■ QUESTIONS ■
**a)** Please list every person named in the emergency medicine message.
**b)** Reproduce the stretch of the emergency medicine message from "While we’re trained" through "in our specialty.", word for word.
**c)** Answer these from the emergency medicine message:
(i) What honor did both FACEMs receive in the Australia Day Honours List?
(ii) What did the World Health Organization declare the Coronavirus outbreak to be?
(iii) On what date was Te Tiriti o Waitangi signed?

While we’re trained to deal with such situations, the past few months have provided plenty of challenges. As we keep in mind and continue to support those who have experienced recent difficulties, hardship and trauma, it is important also to acknowledge and celebrate success in our specialty.
Along those lines, I would like to extend a warm congratulations to FACEMs, Professor Diana Egerton-Warburton and Dr Donald Campbell, who were recognised in the recent Australia Day Honours List. Both were announced as recipients of the Medal (OAM) of the Order of Australia in the General Division, with Victoria-based Professor Egerton-Warburton recognised for service to emergency medicine and Queensland-based Dr Campbell recognised for service to trauma medicine.
It is always heartening to see colleagues recognised for their work and dedication, and their inclusion in the 2020 Australia Day Honours List is a well-deserved acknowledgement of illustrious careers and lives dedicated to caring for others and the advancement of emergency and trauma medicine.
It is important too that we continue to support those contending with the trauma and aftermath of the ongoing fire crisis, the Whakaari/White Island eruption and other recent events.
As emergency response and relief efforts continue in some locations, and communities continue dealing with a multitude of issues, it has been moving to see the outpouring of support, well wishes and willingness to help from the medical, and broader, community.
For many healthcare professionals this has taken the form of offering in-kind support and expertise to relieve colleagues in communities still reeling from recent events. By continuing to look out for each other, we can help make the long road to recovery just that little bit easier to travel.
In Australia, the Commonwealth Department of Health has encouraged that offers of workforce support be made through existing state and Commonwealth-level channels, including Primary Health Networks and Local Health Districts/Networks as a first port of call. The Australian Government has also released information, including contact details to register interest, for health professionals wishing to offer their skills and time.
In New Zealand, FACEMs or senior registrars wishing to offer assistance to colleagues in Whakatane, in the aftermath of the White Island eruption can express interest, make inquiries and receive information by contacting Shona Epsom at the Bay of Plenty District Health Board ([email protected], (NZ) 07 579 8183).
The other significant and evolving event of early 2020 is the situation regarding the outbreak and spread of novel Coronavirus. As frontline healthcare professionals it is important we stay up to date and monitor developments, as part of efforts to care for and keep safe the community, patients and medical staff; particularly in light of the World Health Organization’s declaration of the outbreak as a Public Health Emergency of International Concern.
As the College receives further information from authorities in both of our countries, we will endeavour to pass on relevant material – such as these resources from the Australian Government Department of Health, and this information from the New Zealand Ministry of Health – as appropriate.
The College has also issued a public statement calling for a calm, respectful and unified response in relation to Coronavirus, following some distressing and unacceptable xenophobic and racist elements which have surfaced in some sections of the community and media.
With February upon us, I would also like to acknowledge Waitangi Day, the national day of Aotearoa New Zealand which commemorates the signing of Te Tiriti o Waitangi between the British Empire/Queen Victoria and Māori chiefs on 6 February 1840.

■ GIVEN ENTRIES ■

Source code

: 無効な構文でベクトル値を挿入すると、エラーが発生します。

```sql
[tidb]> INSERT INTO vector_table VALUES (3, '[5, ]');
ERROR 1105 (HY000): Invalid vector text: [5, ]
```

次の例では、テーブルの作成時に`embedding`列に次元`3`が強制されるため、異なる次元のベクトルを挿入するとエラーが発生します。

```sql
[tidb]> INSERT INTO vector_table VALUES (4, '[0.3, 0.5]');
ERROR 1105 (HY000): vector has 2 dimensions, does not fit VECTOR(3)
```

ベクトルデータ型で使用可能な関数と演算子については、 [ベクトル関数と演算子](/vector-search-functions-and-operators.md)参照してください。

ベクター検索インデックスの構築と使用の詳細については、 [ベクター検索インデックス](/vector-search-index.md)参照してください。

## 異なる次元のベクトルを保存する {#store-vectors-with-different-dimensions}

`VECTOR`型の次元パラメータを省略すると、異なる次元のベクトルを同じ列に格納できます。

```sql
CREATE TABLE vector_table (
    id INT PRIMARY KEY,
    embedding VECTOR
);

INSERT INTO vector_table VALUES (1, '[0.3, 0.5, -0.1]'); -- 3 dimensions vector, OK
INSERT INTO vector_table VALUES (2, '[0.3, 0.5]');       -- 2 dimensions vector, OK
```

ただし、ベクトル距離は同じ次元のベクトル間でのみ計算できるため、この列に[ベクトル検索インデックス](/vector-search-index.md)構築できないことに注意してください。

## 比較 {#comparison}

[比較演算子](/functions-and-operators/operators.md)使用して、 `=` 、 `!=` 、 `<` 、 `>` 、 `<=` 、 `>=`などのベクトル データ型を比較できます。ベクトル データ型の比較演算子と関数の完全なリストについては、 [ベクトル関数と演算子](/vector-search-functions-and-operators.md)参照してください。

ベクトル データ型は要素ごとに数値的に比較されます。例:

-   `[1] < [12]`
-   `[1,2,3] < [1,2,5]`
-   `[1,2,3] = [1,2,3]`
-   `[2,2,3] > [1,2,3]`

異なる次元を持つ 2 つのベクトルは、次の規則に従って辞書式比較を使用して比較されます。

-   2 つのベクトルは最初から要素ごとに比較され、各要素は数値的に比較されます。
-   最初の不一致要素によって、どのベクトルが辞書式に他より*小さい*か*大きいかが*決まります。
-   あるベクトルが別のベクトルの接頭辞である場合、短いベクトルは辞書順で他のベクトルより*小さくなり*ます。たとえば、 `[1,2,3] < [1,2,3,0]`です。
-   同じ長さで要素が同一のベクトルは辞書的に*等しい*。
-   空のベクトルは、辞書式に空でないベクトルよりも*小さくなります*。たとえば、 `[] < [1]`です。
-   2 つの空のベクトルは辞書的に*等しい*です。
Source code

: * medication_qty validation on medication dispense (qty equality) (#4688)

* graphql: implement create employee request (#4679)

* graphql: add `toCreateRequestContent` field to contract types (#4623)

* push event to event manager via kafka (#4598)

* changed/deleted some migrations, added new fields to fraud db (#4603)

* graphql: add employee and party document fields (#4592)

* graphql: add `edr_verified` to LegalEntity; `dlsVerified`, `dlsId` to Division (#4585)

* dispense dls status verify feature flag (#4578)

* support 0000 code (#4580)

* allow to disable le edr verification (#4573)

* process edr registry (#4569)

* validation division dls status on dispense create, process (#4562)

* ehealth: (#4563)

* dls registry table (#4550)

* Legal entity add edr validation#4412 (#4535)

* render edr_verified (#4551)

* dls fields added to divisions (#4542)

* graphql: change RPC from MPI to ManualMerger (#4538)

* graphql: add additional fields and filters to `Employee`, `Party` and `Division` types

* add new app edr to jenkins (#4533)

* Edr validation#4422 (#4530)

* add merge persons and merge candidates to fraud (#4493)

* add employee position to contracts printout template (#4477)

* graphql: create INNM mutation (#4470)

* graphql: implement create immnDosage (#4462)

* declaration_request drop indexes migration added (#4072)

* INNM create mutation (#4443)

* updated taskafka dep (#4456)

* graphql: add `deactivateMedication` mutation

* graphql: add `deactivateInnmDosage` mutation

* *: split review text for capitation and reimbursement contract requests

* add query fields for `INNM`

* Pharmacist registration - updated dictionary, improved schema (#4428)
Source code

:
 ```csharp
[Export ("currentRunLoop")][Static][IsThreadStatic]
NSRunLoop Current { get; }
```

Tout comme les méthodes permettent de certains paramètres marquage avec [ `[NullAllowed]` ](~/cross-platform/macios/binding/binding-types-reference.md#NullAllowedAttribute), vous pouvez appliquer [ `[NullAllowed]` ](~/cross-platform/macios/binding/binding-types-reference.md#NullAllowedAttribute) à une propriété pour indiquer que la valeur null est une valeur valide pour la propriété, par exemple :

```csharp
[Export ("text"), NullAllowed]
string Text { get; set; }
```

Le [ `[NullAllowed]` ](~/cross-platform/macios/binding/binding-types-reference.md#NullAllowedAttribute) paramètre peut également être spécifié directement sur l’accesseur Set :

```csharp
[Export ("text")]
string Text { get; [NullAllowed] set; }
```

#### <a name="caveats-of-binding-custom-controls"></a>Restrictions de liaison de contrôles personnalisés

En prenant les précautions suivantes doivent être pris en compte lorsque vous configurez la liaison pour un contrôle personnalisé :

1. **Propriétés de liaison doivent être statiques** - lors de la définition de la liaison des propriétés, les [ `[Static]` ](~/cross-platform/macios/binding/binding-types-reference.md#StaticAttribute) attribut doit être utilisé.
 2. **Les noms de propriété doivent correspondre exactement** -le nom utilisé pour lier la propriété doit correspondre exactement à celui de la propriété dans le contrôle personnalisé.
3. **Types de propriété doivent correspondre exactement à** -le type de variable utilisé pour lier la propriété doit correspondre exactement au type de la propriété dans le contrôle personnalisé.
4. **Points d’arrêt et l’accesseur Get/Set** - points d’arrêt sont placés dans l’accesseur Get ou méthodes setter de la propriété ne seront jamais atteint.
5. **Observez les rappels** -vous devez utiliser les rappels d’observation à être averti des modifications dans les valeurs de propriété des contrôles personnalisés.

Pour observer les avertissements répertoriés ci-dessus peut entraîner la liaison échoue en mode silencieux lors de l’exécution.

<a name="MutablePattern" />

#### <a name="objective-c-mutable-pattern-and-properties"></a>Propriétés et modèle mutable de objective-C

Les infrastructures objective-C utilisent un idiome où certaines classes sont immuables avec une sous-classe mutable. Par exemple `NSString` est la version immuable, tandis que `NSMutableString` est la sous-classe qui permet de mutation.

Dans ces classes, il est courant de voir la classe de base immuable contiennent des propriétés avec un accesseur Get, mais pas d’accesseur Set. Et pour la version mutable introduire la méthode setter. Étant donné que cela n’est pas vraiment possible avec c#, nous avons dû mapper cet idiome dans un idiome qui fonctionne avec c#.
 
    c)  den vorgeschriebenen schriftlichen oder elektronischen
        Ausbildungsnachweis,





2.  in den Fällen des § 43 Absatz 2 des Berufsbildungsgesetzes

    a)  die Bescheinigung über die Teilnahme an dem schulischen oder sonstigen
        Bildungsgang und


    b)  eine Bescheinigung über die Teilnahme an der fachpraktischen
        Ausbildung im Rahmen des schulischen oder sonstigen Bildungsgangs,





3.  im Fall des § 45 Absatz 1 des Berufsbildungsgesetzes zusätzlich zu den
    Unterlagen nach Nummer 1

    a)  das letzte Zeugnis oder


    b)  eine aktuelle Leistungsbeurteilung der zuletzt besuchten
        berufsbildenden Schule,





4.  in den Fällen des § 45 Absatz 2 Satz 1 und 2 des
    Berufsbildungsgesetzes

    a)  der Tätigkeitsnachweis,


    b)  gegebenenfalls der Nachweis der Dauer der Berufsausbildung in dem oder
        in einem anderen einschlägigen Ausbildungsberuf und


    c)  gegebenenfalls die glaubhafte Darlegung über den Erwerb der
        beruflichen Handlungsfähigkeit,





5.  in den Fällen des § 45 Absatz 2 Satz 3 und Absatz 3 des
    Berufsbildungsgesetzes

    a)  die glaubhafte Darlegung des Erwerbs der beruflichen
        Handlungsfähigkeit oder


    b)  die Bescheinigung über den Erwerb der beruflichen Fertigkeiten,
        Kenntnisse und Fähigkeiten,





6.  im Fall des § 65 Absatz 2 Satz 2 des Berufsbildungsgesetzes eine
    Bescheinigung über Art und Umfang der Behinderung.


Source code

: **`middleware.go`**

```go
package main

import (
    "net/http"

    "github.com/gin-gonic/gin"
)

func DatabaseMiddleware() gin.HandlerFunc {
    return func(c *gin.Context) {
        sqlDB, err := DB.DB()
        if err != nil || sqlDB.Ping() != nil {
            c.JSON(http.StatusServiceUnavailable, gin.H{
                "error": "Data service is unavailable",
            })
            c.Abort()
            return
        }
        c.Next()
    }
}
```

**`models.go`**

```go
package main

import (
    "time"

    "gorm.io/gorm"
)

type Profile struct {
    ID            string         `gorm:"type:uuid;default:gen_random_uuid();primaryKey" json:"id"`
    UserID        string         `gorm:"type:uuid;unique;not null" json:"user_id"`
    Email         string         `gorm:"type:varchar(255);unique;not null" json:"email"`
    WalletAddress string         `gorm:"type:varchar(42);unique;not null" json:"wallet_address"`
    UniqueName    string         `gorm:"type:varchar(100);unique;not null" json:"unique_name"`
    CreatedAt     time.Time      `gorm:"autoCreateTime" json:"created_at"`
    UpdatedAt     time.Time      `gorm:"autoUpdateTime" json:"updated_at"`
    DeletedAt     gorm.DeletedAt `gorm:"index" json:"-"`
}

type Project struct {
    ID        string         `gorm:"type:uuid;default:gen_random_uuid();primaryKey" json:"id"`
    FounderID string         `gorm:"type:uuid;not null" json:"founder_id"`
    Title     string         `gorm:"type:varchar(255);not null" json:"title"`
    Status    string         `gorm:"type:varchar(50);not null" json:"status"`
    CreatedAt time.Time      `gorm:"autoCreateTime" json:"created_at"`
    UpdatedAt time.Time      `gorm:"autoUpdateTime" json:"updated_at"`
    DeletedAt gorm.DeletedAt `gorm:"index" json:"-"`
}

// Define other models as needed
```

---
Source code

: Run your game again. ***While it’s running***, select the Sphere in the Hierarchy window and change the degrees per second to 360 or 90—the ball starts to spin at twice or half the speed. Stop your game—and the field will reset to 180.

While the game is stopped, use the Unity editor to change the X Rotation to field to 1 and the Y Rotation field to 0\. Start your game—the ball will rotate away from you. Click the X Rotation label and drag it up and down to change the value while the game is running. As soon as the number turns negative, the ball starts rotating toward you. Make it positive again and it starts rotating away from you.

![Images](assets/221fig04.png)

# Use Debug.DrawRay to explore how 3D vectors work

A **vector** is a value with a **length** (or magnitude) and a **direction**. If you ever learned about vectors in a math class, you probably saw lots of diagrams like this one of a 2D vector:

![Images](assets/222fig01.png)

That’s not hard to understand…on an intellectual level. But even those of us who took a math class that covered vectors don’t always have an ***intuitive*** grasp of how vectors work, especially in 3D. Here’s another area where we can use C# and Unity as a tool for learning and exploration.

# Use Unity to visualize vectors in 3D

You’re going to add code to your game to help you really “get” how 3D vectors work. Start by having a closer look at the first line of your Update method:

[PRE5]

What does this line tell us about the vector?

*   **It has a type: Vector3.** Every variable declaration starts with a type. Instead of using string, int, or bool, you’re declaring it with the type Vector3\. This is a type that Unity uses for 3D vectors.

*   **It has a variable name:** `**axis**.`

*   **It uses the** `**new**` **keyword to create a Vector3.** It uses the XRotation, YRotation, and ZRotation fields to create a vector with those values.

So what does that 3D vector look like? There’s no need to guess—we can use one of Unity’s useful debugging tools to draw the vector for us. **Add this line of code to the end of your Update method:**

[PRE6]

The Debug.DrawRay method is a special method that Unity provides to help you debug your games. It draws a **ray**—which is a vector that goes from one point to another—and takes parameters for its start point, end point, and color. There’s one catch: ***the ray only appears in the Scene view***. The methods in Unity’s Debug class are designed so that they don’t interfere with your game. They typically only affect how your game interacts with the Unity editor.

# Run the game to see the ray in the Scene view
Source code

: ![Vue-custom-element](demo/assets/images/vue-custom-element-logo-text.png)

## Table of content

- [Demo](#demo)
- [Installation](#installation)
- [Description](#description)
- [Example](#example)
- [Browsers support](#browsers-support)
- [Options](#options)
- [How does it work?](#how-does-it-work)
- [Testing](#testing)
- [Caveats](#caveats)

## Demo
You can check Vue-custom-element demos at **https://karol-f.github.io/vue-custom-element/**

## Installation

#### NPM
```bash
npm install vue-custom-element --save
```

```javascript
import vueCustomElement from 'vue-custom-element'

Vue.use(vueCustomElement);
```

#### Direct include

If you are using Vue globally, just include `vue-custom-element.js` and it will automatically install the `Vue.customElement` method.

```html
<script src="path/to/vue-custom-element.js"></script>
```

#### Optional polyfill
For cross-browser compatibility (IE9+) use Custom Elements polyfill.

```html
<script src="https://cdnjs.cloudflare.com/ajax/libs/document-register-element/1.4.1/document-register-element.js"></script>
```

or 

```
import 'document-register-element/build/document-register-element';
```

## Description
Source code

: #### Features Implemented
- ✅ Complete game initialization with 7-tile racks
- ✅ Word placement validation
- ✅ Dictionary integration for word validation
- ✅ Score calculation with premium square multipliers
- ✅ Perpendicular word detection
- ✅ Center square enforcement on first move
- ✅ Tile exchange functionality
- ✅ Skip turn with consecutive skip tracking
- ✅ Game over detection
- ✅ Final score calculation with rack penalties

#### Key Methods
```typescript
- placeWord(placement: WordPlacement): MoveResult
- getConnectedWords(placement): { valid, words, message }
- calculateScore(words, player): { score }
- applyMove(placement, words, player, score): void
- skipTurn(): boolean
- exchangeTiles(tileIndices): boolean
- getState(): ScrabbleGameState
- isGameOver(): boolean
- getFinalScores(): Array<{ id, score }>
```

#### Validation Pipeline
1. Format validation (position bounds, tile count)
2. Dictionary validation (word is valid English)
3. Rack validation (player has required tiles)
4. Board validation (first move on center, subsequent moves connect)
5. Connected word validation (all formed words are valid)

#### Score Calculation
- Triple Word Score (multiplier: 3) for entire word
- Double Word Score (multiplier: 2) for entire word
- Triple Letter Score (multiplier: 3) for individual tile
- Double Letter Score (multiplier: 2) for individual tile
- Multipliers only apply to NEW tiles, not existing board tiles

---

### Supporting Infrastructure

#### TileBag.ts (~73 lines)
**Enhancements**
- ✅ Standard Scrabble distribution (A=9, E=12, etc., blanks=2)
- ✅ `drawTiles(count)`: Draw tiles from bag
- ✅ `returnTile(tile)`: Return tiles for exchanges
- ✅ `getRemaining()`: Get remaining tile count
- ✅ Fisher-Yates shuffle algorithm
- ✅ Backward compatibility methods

■ ANSWERS TO THE TASKS ■
**a)**
Diana Egerton-Warburton
Donald Campbell
Shona Epsom
Queen Victoria

**b)**
While we’re trained to deal with such situations, the past few months have provided plenty of challenges. As we keep in mind and continue to support those who have experienced recent difficulties, hardship and trauma, it is important also to acknowledge and celebrate success in our specialty.

**c)**
(i) The Medal (OAM) of the Order of Australia in the General Division.
(ii) A Public Health Emergency of International Concern.
(iii) 6 February 1840.